| Work to complete |
With the line containing "3. Verify localStorage persistence" as the first and the final line of the entries as the last, repeat exactly the lines in that span, including both.

━━━━━━━━━━━━━━━━━━━━

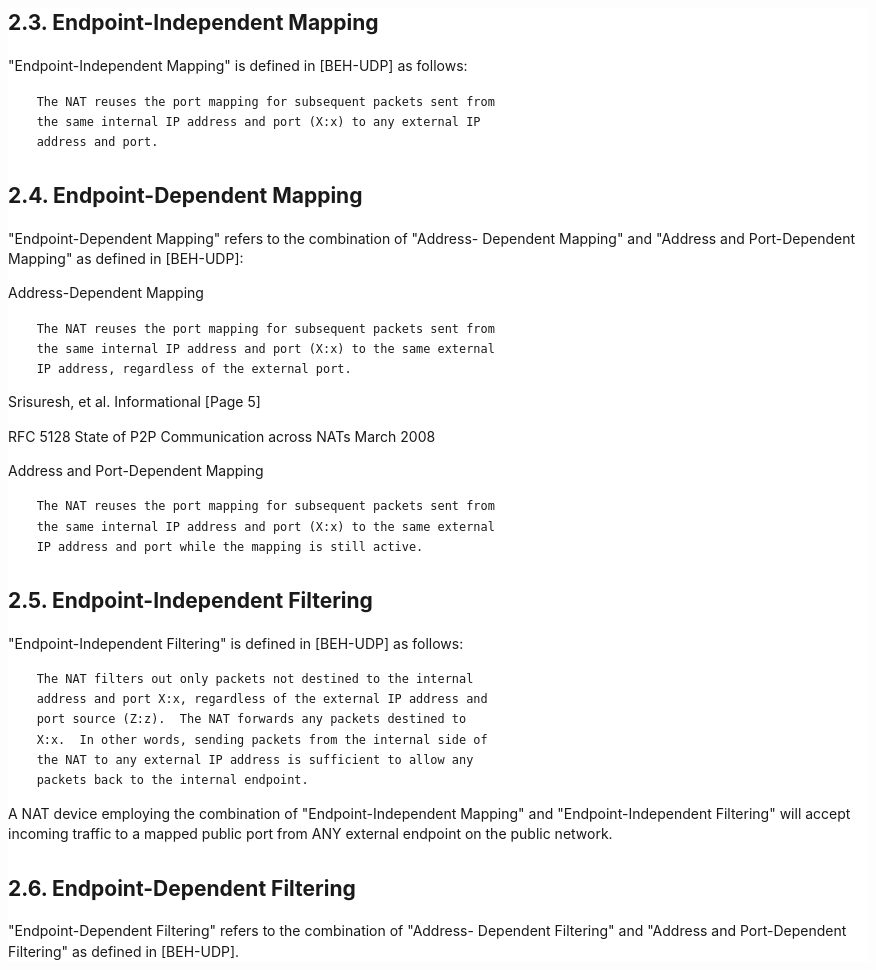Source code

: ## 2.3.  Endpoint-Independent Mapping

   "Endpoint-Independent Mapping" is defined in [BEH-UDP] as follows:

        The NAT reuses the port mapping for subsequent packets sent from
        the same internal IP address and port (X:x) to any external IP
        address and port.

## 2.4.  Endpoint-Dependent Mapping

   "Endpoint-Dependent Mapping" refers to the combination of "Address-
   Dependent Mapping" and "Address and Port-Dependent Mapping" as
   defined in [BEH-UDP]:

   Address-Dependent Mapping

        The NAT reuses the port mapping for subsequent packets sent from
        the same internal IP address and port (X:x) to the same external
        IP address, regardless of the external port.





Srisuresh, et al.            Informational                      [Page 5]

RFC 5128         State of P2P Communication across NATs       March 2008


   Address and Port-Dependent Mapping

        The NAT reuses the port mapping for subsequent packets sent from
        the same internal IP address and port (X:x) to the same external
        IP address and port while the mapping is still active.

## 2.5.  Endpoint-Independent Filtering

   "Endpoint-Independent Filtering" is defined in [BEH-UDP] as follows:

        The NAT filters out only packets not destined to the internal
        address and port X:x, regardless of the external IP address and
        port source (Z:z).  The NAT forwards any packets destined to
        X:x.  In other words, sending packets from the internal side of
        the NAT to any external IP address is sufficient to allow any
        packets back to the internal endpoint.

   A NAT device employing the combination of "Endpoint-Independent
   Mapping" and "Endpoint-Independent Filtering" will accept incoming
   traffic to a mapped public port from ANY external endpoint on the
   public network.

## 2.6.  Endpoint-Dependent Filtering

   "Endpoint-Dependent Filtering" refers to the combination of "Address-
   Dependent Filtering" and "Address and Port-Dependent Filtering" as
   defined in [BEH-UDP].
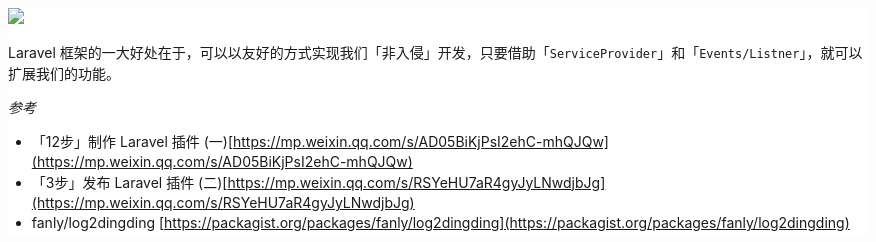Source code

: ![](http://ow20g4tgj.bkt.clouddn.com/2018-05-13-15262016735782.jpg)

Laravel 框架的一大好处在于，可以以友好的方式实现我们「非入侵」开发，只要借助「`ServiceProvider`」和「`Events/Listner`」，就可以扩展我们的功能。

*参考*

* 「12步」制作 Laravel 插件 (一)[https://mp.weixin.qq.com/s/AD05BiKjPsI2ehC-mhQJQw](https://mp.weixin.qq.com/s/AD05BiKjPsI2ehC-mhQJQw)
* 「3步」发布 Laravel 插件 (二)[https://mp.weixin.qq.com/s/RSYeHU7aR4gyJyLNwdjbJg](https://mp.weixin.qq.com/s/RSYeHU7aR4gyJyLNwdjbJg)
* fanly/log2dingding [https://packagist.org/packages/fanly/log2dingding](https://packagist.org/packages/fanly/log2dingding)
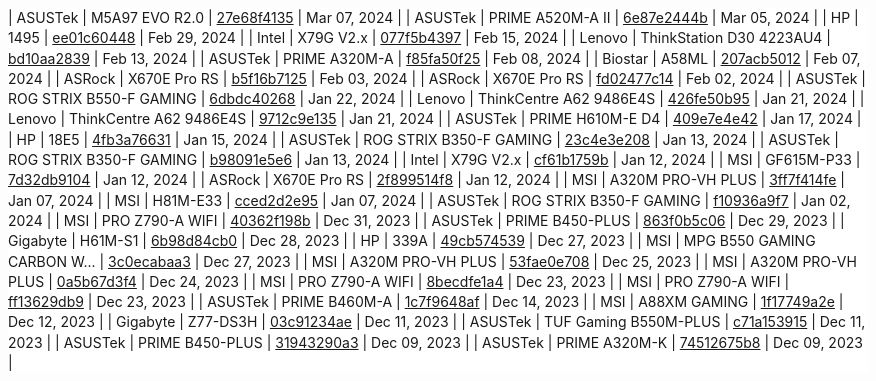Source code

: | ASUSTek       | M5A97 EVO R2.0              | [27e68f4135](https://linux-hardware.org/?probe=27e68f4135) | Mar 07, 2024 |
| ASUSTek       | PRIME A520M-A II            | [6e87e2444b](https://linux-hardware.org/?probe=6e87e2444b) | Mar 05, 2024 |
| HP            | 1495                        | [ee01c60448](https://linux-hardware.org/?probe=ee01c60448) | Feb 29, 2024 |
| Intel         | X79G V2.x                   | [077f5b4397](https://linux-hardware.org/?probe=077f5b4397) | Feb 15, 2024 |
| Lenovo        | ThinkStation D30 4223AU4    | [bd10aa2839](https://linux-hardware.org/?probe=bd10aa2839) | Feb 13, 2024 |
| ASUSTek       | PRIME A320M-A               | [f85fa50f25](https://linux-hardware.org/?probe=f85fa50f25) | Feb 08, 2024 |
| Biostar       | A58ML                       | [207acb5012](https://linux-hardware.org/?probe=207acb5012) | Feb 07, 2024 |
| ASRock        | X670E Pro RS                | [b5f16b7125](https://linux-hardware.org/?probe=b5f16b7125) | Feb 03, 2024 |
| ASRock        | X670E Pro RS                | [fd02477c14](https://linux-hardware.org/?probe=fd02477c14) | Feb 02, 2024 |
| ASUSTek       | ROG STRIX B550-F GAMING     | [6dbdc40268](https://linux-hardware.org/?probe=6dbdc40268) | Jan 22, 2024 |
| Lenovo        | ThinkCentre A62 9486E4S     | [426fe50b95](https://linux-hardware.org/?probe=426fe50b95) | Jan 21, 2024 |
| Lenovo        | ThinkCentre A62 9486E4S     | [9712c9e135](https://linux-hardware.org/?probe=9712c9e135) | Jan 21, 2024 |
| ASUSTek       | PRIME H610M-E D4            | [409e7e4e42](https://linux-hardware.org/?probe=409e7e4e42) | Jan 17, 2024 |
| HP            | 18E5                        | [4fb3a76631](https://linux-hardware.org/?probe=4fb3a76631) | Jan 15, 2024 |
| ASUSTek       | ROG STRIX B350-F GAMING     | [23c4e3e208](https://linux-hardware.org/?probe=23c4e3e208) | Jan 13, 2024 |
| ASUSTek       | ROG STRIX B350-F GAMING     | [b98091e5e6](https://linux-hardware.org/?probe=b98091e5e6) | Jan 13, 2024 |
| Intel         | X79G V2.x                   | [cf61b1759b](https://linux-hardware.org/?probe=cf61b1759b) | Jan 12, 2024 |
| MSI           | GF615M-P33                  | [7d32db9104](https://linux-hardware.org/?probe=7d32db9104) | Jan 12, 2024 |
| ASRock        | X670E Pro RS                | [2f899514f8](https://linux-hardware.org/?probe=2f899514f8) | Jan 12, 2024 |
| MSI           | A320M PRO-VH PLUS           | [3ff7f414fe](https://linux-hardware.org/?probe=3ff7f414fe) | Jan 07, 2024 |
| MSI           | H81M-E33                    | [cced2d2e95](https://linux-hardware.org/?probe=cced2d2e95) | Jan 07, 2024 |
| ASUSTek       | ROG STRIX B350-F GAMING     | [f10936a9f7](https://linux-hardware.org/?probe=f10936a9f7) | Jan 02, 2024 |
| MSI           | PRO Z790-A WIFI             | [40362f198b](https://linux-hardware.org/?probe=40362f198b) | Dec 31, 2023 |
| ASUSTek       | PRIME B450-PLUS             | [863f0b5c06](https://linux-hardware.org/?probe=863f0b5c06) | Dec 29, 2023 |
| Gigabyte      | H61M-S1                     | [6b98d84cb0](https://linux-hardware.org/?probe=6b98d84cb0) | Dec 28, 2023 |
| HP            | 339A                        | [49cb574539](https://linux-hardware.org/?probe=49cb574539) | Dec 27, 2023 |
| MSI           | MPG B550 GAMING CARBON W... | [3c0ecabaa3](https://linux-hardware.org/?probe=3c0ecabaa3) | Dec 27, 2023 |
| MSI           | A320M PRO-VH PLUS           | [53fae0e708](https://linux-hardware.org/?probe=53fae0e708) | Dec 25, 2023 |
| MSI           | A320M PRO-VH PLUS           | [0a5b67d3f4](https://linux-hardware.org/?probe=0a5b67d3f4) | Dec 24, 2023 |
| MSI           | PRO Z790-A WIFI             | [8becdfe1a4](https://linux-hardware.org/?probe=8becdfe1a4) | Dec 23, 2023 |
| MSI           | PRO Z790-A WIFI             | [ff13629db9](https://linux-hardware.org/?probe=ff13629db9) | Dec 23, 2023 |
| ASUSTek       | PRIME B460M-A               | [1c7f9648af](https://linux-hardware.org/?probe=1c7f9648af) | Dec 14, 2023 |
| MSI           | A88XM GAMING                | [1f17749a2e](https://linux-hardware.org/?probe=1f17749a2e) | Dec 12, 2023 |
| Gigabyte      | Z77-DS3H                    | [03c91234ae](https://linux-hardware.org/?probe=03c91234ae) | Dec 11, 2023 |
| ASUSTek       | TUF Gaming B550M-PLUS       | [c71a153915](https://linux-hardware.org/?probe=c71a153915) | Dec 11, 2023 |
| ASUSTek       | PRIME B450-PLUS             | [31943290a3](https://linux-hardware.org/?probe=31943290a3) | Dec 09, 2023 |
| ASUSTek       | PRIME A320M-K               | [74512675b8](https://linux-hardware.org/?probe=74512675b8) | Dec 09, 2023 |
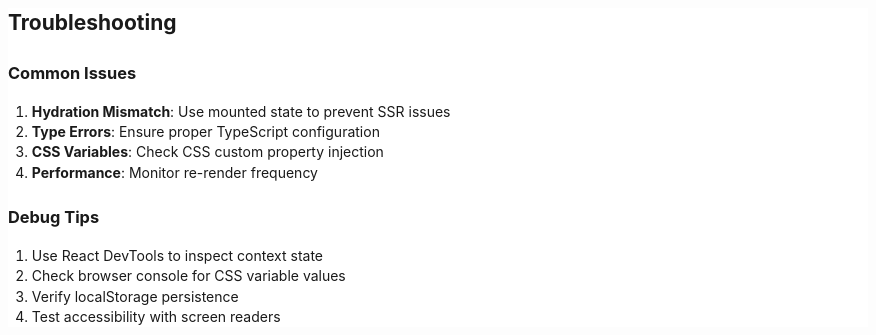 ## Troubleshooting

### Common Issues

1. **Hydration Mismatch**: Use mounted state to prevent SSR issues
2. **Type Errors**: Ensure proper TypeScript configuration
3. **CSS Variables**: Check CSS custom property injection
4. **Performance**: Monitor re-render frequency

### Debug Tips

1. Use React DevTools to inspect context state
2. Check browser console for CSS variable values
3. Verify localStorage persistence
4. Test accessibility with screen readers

━━━━━━━━━━━━━━━━━━━━

| Task solution |
3. Verify localStorage persistence
4. Test accessibility with screen readers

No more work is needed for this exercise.